States Will Tame the Energy Monster
THE energy policy unveiled recently by President Bush places energy production on a fast track and relegates conservation, once again, to the slow lane. Some members of Congress responded to the president's disappointing initiative by introducing a flurry of conservation-oriented bills to counter executive inertia. Meanwhile, as the president continues to pursue an energy strategy of business as usual and Congress is scurrying for an acceptable alternative, some states have taken the lead in developing tough-minded energy strategies.
Since last November, the nation's governors sought ways to influence the emerging national energy policy. They wrote to Energy Secretary James Watkins: "We believe the principal goal of a national energy strategy should be to provide secure and affordable energy supplies. In ranking the options for meeting that goal, conservation must be a primary concern."
But the word "conservation" has been largely stricken from the president's final product.
Rather than waiting for Washington to lead the way, state governments recognize this energy-conservation leadership vacuum and are preparing to fill it. This sequence - the states leading and Washington reluctantly taking up the rear - has been the pattern of the last decade on major domestic issues.

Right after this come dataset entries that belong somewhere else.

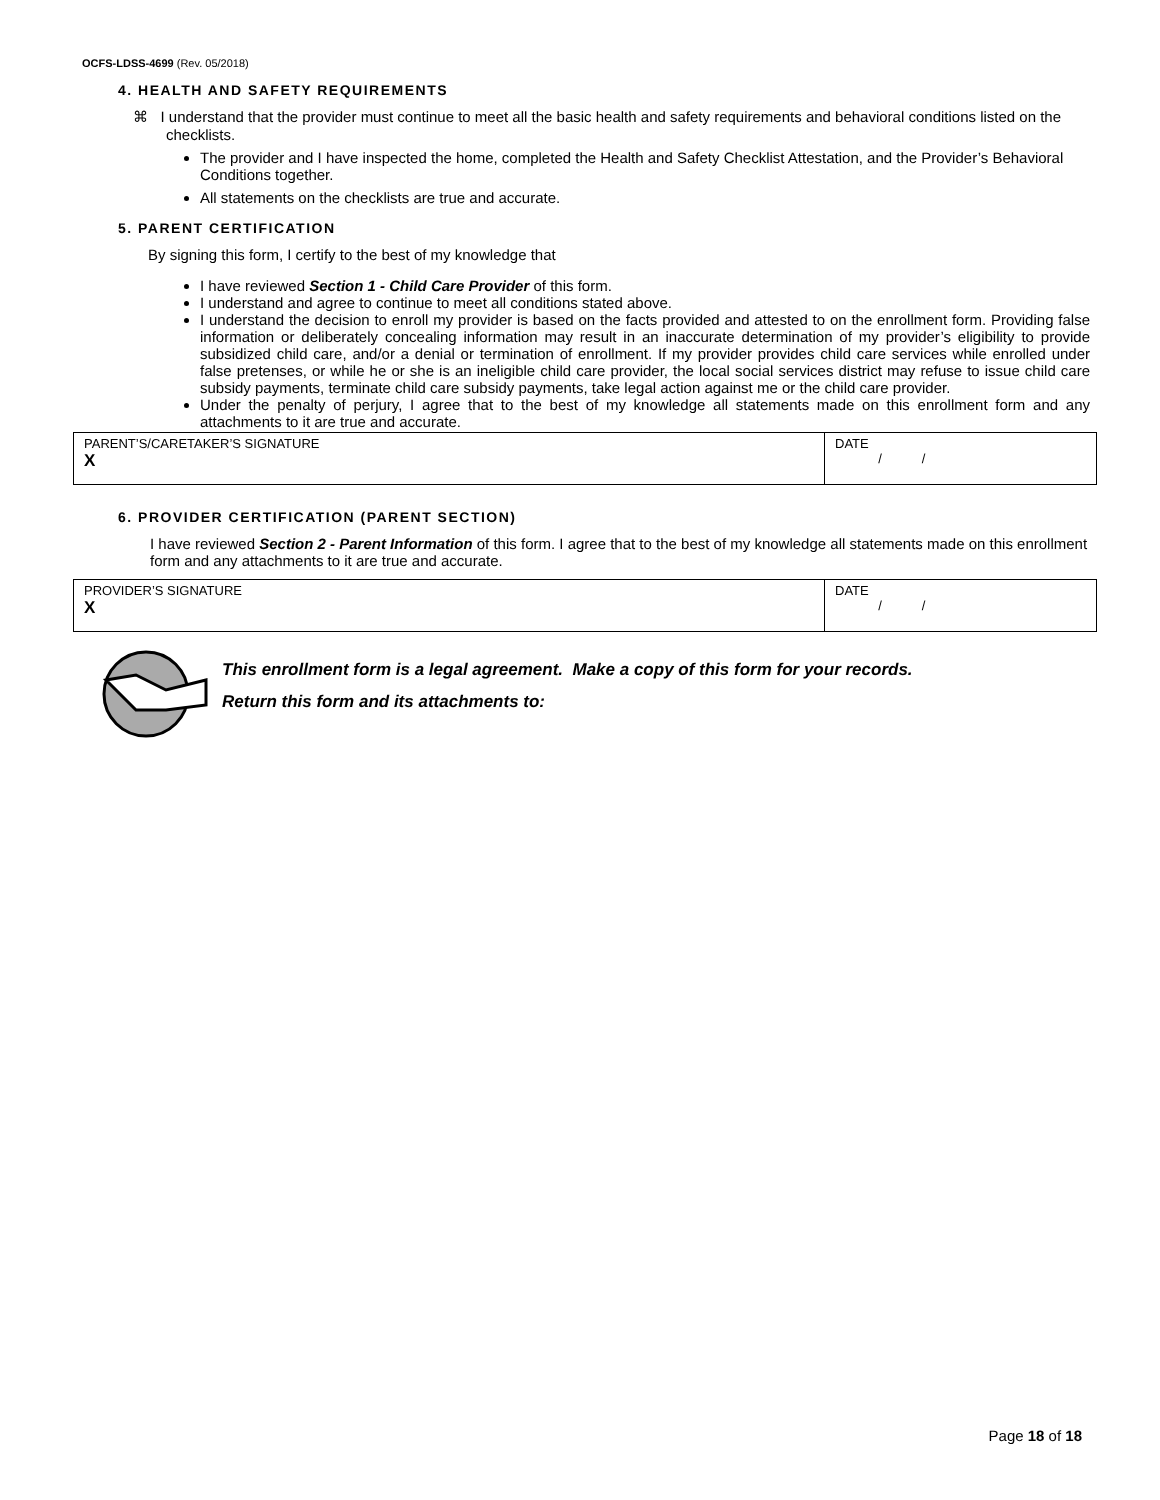OCFS-LDSS-4699 (Rev. 05/2018)
4. HEALTH AND SAFETY REQUIREMENTS
⌘ I understand that the provider must continue to meet all the basic health and safety requirements and behavioral conditions listed on the checklists.
The provider and I have inspected the home, completed the Health and Safety Checklist Attestation, and the Provider’s Behavioral Conditions together.
All statements on the checklists are true and accurate.
5. PARENT CERTIFICATION
By signing this form, I certify to the best of my knowledge that
I have reviewed Section 1 - Child Care Provider of this form.
I understand and agree to continue to meet all conditions stated above.
I understand the decision to enroll my provider is based on the facts provided and attested to on the enrollment form. Providing false information or deliberately concealing information may result in an inaccurate determination of my provider’s eligibility to provide subsidized child care, and/or a denial or termination of enrollment. If my provider provides child care services while enrolled under false pretenses, or while he or she is an ineligible child care provider, the local social services district may refuse to issue child care subsidy payments, terminate child care subsidy payments, take legal action against me or the child care provider.
Under the penalty of perjury, I agree that to the best of my knowledge all statements made on this enrollment form and any attachments to it are true and accurate.
| PARENT’S/CARETAKER’S SIGNATURE X | DATE / / |
6. PROVIDER CERTIFICATION (PARENT SECTION)
I have reviewed Section 2 - Parent Information of this form. I agree that to the best of my knowledge all statements made on this enrollment form and any attachments to it are true and accurate.
| PROVIDER’S SIGNATURE X | DATE / / |
This enrollment form is a legal agreement. Make a copy of this form for your records.
Return this form and its attachments to:
Page 18 of 18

In the 1960s, the order was reversed. During the civil rights era, a determined president and Congress prodded, pushed, and threatened the states into accepting laws many did not want. Today, it is the voices of governors and legislators which Washington must begin to hear if it is to be responsive to grass-roots concerns about energy use.
A number of states have begun to chart tough conservation strategies, including Vermont. The likely result will be that a serious, conservation-oriented national energy policy will emerge in the 1990s in the same way that education reform, environmental protection, and child care became national issues: via the states.
One reason for conservation's demise is the fear that conservation measures, while desirable, are not politically acceptable to the American public.
State leaders, more distanced from the energy-producing interests and more closely allied with the economic and environmental concerns of their constituents, have a better understanding of the pain the public will bear in return for less costly and more environmentally benign energy.
In Vermont, we developed a comprehensive energy plan for the year 2000 and have begun to model the results. We've concluded that a comprehensive strategy would, by 2000, result in drastic changes including a 12 percent reduction in annual greenhouse gas emissions, a 17 percent reduction in acid-rain precursors such as sulfur dioxide and nitrogen oxide, and a 29 percent per capita reduction in the use of nonrenewable energy sources, including oil.
The economic gains are significant. Our analysis showed that residential energy expenditures would fall from 6 percent of personal income in 1990 to 4.6 percent by 2000.
As an added boon, employment opportunities would increase by 1.2 percent, largely through the creation of jobs in the nonrenewable energy sector.
If the status quo is maintained, energy consumption in Vermont is projected to increase by 46 percent between 1990 and 2010. The goal of the Vermont energy plan is to reduce energy consumption by 20 percent by 2000.
The Vermont energy plan contains nothing startlingly new or radical. The emphasis is on developing renewable resources and increasing energy efficiency.
Each element of such a policy is subject to the question: "What difference would it make?" Collectively, the difference becomes more clear. When these recommendations are carried out in a comprehensive, integrated, long-term manner, significant shifts in energy usage, cost savings, and environmental benefits may be measured.
Even in a rural state like Vermont, where public transportation is expensive and scarce, a 55-mile-per-hour speed limit and a fleet of cars that get 45 miles per gallon make an impact. Switching from oil to renewable sources such as natural gas and wood add up to striking results. Oil use alone, by 2000, would be reduced by 23 percent from the "business as usual" projection.
The larger question of energy security, which helped fuel the Persian Gulf war, is also on Americans' minds to a degree that is vastly underestimated by the public-pulse takers in Washington.
As Washington proceeds on the course of business as usual, it is the state governments that will continue to be laboratories for change and the testing ground for political courage. Once the citizens embrace state conservation initiatives and experience the rewards of lower prices and a healthier environment, Washington may echo and reinforce state efforts.